The idiosyncrasies of these Lakers keep spilling onto the court, one at a time, some good and some not so good.

Sometimes they hit a lot of threes and build nice, big leads. But then those leads dissipate amid a bewildered Staples Center crowd.

One other reality of a season in its infancy: Kobe Bryant isn't around, but the Lakers can hang in there as long as Pau Gasol is out there, the latest verification a 105-103 victory Sunday over the Atlanta Hawks.

GAME SUMMARY: Lakers 105, Hawks 103

Gasol didn't shoot well and was on the bench for a curiously long time in the second half, but he made the go-ahead free throws with six seconds to play and blocked Kyle Korver's long two-point attempt with 2.9 seconds left.

It let everybody forget that the Lakers lost a 21-point lead. Hey, they're 2-2 now, which, actually, symbolizes neither prowess nor patchiness.

Gasol has pledged to hold things in place while Bryant recovers from a torn Achilles' tendon. He tried to do his part Sunday.

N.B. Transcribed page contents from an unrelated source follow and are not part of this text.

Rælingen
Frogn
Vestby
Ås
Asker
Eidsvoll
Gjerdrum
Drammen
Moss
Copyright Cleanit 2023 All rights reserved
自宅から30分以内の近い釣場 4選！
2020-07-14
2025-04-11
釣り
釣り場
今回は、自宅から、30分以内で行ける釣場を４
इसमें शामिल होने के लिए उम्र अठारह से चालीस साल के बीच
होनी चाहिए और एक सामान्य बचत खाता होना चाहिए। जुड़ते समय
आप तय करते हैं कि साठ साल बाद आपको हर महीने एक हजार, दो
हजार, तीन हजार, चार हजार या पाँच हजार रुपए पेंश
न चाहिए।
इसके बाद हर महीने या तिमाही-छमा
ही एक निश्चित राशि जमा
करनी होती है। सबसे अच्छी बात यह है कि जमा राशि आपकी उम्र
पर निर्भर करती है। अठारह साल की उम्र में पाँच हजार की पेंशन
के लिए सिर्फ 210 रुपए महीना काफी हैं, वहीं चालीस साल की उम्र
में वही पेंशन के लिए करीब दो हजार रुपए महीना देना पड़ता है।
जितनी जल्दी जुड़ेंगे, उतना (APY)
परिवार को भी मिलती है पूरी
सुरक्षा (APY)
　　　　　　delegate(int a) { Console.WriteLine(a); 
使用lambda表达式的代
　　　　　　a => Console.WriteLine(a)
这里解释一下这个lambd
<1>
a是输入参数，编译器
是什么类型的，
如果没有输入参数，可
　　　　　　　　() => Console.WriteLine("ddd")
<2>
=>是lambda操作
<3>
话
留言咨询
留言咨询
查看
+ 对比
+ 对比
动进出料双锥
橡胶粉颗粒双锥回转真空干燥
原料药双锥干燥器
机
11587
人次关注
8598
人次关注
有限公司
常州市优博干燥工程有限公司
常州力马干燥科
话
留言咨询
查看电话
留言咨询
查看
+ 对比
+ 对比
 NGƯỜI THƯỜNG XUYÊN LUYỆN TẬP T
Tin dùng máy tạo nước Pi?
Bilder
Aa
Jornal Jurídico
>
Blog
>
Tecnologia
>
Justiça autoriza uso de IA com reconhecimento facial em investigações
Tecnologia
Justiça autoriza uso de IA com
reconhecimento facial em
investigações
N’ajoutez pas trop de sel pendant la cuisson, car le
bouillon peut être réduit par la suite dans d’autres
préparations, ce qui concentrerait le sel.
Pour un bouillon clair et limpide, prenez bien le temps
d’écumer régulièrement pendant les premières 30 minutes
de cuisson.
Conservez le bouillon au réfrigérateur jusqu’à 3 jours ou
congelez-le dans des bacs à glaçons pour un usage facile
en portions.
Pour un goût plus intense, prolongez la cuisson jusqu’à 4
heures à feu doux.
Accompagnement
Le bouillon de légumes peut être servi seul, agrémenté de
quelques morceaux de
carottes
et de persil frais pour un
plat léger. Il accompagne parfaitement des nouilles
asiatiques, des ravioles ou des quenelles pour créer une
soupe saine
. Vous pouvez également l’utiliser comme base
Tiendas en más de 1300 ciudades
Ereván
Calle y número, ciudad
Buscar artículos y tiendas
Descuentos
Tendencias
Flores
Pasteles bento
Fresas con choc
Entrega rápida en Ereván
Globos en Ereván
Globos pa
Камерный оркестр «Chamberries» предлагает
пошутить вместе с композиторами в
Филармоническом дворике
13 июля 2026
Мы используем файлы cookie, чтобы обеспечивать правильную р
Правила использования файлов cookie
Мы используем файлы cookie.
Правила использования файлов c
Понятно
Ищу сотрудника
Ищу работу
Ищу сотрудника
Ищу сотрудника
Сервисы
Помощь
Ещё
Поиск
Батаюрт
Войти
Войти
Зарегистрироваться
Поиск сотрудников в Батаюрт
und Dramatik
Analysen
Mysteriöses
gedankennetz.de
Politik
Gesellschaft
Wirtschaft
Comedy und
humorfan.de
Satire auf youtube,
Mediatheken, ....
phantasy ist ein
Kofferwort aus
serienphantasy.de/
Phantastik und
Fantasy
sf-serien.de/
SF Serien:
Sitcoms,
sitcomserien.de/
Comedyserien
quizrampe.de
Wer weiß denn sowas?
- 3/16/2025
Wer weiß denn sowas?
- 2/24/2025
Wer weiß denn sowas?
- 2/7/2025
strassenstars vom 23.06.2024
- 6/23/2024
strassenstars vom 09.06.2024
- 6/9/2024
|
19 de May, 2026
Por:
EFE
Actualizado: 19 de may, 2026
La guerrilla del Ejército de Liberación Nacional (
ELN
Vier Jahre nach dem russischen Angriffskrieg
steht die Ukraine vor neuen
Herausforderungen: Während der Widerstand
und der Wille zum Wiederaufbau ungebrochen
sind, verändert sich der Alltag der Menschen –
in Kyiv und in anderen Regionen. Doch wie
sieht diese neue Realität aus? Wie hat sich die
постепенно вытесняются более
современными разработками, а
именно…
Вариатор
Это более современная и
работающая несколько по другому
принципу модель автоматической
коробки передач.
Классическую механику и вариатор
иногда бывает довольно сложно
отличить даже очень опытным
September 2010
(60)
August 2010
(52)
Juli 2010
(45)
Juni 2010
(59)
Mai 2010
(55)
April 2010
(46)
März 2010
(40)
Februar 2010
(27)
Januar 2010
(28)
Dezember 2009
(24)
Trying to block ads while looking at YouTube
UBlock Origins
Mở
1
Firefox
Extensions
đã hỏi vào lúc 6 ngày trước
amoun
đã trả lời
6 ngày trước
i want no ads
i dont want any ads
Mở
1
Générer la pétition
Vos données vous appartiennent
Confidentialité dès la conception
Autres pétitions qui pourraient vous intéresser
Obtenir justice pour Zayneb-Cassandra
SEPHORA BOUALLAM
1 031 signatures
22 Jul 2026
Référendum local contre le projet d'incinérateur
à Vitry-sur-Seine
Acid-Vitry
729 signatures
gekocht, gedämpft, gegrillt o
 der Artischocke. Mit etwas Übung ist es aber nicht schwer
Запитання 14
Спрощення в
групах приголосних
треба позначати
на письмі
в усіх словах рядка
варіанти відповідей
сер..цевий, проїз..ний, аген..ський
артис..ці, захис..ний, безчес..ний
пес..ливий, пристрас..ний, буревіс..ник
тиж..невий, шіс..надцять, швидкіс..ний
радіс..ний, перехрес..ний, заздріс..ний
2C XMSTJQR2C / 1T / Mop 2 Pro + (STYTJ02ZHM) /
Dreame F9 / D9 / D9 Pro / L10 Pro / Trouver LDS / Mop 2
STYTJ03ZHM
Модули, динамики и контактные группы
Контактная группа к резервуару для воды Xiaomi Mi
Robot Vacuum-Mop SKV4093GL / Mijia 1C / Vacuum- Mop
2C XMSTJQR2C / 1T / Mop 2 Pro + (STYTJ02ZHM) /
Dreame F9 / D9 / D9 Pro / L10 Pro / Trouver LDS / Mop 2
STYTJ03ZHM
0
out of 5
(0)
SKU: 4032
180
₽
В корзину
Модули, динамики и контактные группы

He had 16 points, 13 rebounds and a robust third-quarter dunk over Paul Millsap and Cartier Martin after faking Al Horford out of the way.

After a long, long wait on the bench from 6:29 of the third quarter until 5:40 of the fourth, Gasol missed four shots down the stretch. Not strong.

But then he made two free throws after Millsap was called for a blocking foul that needed to be confirmed by referees after a lengthy replay review on the courtside TV.

Maybe long enough to ice Gasol by the time he got to the line? Nah.

"I had to make up for so many other shots that I missed tonight," said Gasol, who was five for 18.

He wasn't done atoning.

Korver made six of six three-point attempts before Gasol touched just enough of his shot a step or two in front of the arc.

"It was a great little reaction by Pau to get out there and pressure him," said Steve Nash, who proved his body hadn't completely fallen apart by accruing 13 points and six assists.

Gasol was held out for so long in the second half because he was fighting a respiratory ailment, Coach Mike D'Antoni said.

The Lakers hadn't lost at home to Atlanta since 2006, and Jordan Hill was part of keeping it that way.

He had six points and five rebounds in 14 minutes, his latest personal petition to get more playing time. He had a big offensive rebound after Gasol missed a hook shot with 19.9 seconds left. A minute before that, Gasol was short on a fadeaway but Hill grabbed the rebound and made two free throws after being fouled.

Maybe that's D'Antoni's next lineup move, inserting Hill into the starting five in place of Shawne Williams at power forward.

D'Antoni did make a change Sunday, starting Xavier Henry instead of Nick Young. It worked for both of them.

Henry had a team-high 18 points in his third start in the last three seasons. Young scored 13 points on five-for-nine shooting and also had four assists.

The Lakers built their big lead mainly by making seven of their first 10 three-point attempts. All five starters made one, including Gasol, now three for six behind the arc this season.

Korver jump-started Atlanta's comeback with three three-pointers in the third quarter and finished with 22 points on eight-for-10 shooting for the Hawks (1-2).

The script started to feel a little too familiar. The Lakers lost a 15-point lead Friday in a 91-85 loss to San Antonio.

"We've got a lot of stuff we've got to cure," D'Antoni said. "We start to get soft on defense without a lot of energy and then we start to get a little selfish without thinking about moving the ball."

A lot of stuff to cure, indeed. Most teams with .500 records are like that.